Mark 12:38

In the course of his teaching, Jesus said, “See that you are on your guard against the teachers of the Law, who delight to walk about in long robes, and to be greeted in the streets with respect,

watch out     danger
the desire of James and John
is alive and well and living
in every heart and hearth

there is no escape
from feather and bead
tailored suit and long tie
cat call and cat fight

wherever we walk
garbage collector or banker
prostitute or john
rank is always in play

among gods or angels
come the fiercest fights
wreaking world
scorning mortals

[Note: the potential book version of this blog uses the Contemporary English Bible (CEB) as its standard translation of Mark. This blog uses the copyright free Open English Bible. This doesn’t usually affect too much, but it does in this verse as you will see in ¶¶1-2 below.]

It needs to be noted that the warning Jesus is giving is not a blanket statement applied to all those involved in working on boundary question regarding traditions and their limits. With the long history of anti-Semitism in Christianity there needs to be an alertness to how little it takes to return to that heresy.

There is not a good way to fix the CEB verse at the top of this page other than restructuring it by extending what is quoted.
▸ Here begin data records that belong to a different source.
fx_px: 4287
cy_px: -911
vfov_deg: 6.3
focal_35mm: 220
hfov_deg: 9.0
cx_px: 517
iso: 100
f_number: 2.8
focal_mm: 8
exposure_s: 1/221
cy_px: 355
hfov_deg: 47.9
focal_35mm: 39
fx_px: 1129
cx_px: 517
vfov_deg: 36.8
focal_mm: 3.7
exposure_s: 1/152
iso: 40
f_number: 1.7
The NRSV is to be preferred here: “As he taught, he said, ‘Beware of the scribes, who like to walk around in long robes, and to be greeted with respect in the marketplaces, …’”
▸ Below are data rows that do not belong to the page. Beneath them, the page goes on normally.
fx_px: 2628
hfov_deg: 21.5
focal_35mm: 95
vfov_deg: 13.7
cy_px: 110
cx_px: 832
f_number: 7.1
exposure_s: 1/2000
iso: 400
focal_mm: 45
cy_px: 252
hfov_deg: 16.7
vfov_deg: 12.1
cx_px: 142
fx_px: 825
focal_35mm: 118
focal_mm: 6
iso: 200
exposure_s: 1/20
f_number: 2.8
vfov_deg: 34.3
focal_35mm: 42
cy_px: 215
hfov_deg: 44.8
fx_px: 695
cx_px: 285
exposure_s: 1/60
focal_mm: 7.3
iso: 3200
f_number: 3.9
Remember the scribe who came to Jesus asking about a ranking of commandments. They were a boundary setter for legal interpretations of the tradition. This scribe was able to hear both parts of the second commanded listed, “Love your neighbor as yourself”. The legalists mentioned here, only take the last phrase to heart—“love yourself”.

Remember, also, James and John who came asking for places of honor. A presumption of privilege to self-aggrandize seems to continually raise its head. There are reports that in that day when two people met, the one with lesser status was to address the other first and perhaps bow. Today the particulars vary, but status remains of key importance for some. In my denomination the use of a title rather than a name marks the recognition of status—one is to say “Bishop” and refrain from using the person’s given name.

Privilege and the use of wealth have been important parts of the critique Baptizer John and Jesus have brought and continue to the end of this chapter (not that they end there as they continue in the world of every Reader and need to be identified anew in each generation).